Prime Minister of Una-Sana Canton
- In office 31 January 2011 – 10 February 2015
- Preceded by: Šemsudin Dedić
- Succeeded by: Izudin Saračević

Mayor of Bihać
- In office 2004–2010
- Preceded by: Adnan Alijagić
- Succeeded by: Albin Muslić

Personal details
- Born: 20 December 1976 (age 49) Bihać, SR Bosnia and Herzegovina, SFR Yugoslavia
- Party: SBiH (2022–present)
- Other political affiliations: SDP BiH (1998–2022)
- Spouse: Jasmina Brkić
- Children: 3
- Alma mater: University of Sarajevo

= Hamdija Lipovača =

Bosnian politician (born 1976)

Hamdija Lipovača (born 20 December 1976) is a Bosnian politician who served as the Prime Minister of Una-Sana Canton from 2011 until his forced resignation three years later, following the violent protests and riots in Bosnia and Herzegovina, which took effect in February 2015. Lipovača was also the canton's Minister of Police. He previously served as the mayor of Bihać from 2004 to 2010.

Lipovača was arrested in December 2014 on charges of "abuse of office and forgery of documents." In March 2015, Lipovača was sentenced to two months in prison and served time until April 2015 when he was released.

## [Dataset records]

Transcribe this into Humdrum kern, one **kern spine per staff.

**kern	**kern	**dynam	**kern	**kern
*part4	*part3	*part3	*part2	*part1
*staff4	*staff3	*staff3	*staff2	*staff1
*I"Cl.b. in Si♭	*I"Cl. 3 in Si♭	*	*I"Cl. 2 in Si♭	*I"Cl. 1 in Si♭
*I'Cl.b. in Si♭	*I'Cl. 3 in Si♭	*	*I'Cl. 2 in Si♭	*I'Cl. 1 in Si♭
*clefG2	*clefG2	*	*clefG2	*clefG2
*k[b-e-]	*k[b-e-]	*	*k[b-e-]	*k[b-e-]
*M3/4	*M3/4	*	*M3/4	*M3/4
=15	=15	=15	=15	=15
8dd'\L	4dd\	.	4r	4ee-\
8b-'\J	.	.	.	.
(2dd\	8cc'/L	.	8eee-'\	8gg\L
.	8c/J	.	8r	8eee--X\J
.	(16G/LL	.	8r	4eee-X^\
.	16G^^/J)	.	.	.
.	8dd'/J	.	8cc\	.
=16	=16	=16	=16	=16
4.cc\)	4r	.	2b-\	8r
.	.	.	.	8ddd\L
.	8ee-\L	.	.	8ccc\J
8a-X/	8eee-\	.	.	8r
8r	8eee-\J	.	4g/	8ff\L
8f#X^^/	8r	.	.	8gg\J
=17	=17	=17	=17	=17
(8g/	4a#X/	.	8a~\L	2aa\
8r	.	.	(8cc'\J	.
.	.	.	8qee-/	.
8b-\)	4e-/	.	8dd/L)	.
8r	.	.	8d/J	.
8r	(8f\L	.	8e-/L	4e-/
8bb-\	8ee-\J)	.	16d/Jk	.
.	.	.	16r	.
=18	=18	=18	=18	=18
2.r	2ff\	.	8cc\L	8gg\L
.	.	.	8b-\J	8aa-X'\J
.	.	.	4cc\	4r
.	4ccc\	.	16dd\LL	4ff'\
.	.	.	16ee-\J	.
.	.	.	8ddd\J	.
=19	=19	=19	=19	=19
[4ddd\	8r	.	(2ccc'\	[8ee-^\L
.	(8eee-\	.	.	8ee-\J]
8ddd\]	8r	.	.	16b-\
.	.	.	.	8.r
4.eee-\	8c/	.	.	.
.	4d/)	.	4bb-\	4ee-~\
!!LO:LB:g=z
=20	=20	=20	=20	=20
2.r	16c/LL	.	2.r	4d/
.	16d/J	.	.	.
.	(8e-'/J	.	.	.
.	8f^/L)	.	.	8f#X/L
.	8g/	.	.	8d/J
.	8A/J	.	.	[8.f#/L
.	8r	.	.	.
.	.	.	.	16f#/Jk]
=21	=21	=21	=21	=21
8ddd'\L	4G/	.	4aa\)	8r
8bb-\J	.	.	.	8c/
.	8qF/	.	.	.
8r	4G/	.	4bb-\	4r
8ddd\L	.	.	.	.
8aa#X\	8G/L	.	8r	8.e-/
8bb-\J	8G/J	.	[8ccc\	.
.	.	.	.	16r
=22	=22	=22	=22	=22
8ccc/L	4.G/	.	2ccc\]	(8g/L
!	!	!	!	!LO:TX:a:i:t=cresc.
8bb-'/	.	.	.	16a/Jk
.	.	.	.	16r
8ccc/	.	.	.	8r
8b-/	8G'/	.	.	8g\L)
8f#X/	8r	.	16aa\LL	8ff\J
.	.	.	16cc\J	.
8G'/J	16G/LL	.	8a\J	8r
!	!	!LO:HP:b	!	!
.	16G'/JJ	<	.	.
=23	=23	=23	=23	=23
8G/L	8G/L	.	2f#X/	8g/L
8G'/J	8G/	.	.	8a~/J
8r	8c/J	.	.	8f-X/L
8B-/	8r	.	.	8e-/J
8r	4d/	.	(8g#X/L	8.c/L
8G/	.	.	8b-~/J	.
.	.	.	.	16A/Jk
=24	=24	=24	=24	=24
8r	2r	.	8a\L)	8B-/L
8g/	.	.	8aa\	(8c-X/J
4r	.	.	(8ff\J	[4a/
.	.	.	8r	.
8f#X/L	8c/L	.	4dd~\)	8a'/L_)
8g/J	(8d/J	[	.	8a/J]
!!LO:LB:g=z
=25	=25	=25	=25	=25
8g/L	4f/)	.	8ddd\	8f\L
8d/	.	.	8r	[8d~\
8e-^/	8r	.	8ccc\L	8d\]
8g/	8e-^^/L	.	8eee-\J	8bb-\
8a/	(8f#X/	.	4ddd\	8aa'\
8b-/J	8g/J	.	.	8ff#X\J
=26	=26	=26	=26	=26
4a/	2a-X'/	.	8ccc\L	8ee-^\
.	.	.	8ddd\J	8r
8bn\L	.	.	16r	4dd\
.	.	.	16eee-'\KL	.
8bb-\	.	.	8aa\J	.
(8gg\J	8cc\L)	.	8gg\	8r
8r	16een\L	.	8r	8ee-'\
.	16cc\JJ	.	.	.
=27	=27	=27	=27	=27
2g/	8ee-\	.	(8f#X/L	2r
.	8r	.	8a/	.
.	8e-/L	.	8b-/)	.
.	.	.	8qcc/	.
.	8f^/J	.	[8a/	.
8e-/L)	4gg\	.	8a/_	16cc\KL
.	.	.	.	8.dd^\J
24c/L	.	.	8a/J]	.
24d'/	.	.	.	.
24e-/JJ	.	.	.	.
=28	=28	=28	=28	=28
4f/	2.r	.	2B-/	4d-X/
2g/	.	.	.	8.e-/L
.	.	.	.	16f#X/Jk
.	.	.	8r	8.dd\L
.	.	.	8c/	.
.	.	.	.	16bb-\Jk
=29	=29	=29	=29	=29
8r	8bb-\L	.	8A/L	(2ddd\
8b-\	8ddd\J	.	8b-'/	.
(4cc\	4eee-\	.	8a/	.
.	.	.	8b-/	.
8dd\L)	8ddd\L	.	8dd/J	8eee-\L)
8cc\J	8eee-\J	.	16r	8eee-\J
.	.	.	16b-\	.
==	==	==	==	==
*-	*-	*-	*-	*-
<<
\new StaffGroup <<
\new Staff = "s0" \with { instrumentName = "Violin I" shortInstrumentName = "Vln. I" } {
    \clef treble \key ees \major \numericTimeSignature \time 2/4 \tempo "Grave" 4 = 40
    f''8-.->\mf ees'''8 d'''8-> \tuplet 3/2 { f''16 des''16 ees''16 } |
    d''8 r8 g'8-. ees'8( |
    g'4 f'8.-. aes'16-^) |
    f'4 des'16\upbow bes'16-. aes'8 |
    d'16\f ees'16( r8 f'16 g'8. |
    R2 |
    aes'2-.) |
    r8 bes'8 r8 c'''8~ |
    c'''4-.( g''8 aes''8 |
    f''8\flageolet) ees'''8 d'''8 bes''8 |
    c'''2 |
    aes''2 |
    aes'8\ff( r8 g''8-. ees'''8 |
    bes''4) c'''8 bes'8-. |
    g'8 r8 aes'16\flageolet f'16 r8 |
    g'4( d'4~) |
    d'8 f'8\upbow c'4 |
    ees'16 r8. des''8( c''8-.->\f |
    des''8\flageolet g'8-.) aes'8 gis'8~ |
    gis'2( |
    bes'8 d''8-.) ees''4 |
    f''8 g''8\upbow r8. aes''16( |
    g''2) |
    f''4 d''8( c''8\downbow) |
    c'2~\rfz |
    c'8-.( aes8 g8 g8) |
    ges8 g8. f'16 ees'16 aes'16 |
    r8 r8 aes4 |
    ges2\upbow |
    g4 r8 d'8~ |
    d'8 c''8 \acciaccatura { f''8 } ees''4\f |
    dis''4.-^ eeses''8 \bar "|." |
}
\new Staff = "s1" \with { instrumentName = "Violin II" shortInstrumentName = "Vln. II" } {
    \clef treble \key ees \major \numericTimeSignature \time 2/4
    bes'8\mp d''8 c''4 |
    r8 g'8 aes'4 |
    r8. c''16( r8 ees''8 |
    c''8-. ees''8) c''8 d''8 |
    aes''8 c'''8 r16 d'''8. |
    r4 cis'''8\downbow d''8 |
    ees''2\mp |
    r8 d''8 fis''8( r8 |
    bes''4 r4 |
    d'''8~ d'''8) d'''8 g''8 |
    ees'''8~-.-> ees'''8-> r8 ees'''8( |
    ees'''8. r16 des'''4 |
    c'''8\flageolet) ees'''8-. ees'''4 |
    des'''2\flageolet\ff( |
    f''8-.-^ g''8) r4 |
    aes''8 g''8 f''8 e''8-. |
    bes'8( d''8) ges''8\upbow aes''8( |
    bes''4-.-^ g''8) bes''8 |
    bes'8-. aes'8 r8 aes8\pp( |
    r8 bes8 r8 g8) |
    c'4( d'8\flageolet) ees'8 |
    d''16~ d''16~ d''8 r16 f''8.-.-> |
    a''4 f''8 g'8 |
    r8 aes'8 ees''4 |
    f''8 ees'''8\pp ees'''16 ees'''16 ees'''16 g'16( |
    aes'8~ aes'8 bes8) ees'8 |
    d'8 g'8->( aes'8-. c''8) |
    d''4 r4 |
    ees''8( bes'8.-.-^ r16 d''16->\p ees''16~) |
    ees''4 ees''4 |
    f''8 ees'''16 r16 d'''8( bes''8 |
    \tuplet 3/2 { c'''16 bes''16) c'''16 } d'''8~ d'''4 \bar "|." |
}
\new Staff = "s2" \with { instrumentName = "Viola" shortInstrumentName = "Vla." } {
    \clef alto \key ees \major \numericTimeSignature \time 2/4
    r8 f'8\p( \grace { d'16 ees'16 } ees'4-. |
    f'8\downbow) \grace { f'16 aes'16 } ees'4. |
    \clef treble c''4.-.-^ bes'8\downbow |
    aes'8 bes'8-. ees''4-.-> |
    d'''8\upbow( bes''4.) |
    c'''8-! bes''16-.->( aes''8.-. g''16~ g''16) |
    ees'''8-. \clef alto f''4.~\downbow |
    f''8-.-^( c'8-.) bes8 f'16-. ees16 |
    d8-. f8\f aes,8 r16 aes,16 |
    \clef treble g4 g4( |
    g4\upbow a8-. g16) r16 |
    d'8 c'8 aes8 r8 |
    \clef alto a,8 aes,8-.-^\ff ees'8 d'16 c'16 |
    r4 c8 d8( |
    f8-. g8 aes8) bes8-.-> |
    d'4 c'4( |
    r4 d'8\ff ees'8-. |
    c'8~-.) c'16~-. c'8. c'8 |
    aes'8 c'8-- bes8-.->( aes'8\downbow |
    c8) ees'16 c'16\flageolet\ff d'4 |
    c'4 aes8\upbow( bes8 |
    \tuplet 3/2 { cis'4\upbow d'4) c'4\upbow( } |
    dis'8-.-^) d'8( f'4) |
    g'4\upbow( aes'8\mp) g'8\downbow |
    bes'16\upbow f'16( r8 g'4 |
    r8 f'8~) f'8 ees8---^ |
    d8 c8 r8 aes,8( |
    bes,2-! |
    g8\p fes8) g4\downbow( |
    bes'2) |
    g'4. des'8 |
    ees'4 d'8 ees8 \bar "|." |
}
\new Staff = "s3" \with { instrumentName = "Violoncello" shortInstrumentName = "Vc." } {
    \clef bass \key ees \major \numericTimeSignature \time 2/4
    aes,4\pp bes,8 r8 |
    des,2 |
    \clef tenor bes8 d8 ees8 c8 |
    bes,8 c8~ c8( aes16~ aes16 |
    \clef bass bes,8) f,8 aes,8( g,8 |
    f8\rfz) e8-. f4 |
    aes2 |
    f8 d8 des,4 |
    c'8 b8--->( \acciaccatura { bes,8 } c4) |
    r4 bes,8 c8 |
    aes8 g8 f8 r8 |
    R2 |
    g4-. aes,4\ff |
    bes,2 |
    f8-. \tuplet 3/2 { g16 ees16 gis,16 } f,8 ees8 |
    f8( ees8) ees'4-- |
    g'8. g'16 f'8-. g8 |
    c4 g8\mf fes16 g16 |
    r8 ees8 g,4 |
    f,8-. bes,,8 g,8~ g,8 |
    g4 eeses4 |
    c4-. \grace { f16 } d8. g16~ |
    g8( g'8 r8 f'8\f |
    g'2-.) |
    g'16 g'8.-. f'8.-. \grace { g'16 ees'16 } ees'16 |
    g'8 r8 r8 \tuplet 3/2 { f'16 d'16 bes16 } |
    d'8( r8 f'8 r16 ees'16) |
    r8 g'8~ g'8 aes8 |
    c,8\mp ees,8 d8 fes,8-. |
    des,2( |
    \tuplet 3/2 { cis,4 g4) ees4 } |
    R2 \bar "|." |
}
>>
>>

## [Exercise prompt]
Reproduce the Hamdija Lipovača biography above word for word, from start to finish.

## [Task result]
Prime Minister of Una-Sana Canton
- In office 31 January 2011 – 10 February 2015
- Preceded by: Šemsudin Dedić
- Succeeded by: Izudin Saračević

Mayor of Bihać
- In office 2004–2010
- Preceded by: Adnan Alijagić
- Succeeded by: Albin Muslić

Personal details
- Born: 20 December 1976 (age 49) Bihać, SR Bosnia and Herzegovina, SFR Yugoslavia
- Party: SBiH (2022–present)
- Other political affiliations: SDP BiH (1998–2022)
- Spouse: Jasmina Brkić
- Children: 3
- Alma mater: University of Sarajevo

= Hamdija Lipovača =

Bosnian politician (born 1976)

Hamdija Lipovača (born 20 December 1976) is a Bosnian politician who served as the Prime Minister of Una-Sana Canton from 2011 until his forced resignation three years later, following the violent protests and riots in Bosnia and Herzegovina, which took effect in February 2015. Lipovača was also the canton's Minister of Police. He previously served as the mayor of Bihać from 2004 to 2010.

Lipovača was arrested in December 2014 on charges of "abuse of office and forgery of documents." In March 2015, Lipovača was sentenced to two months in prison and served time until April 2015 when he was released.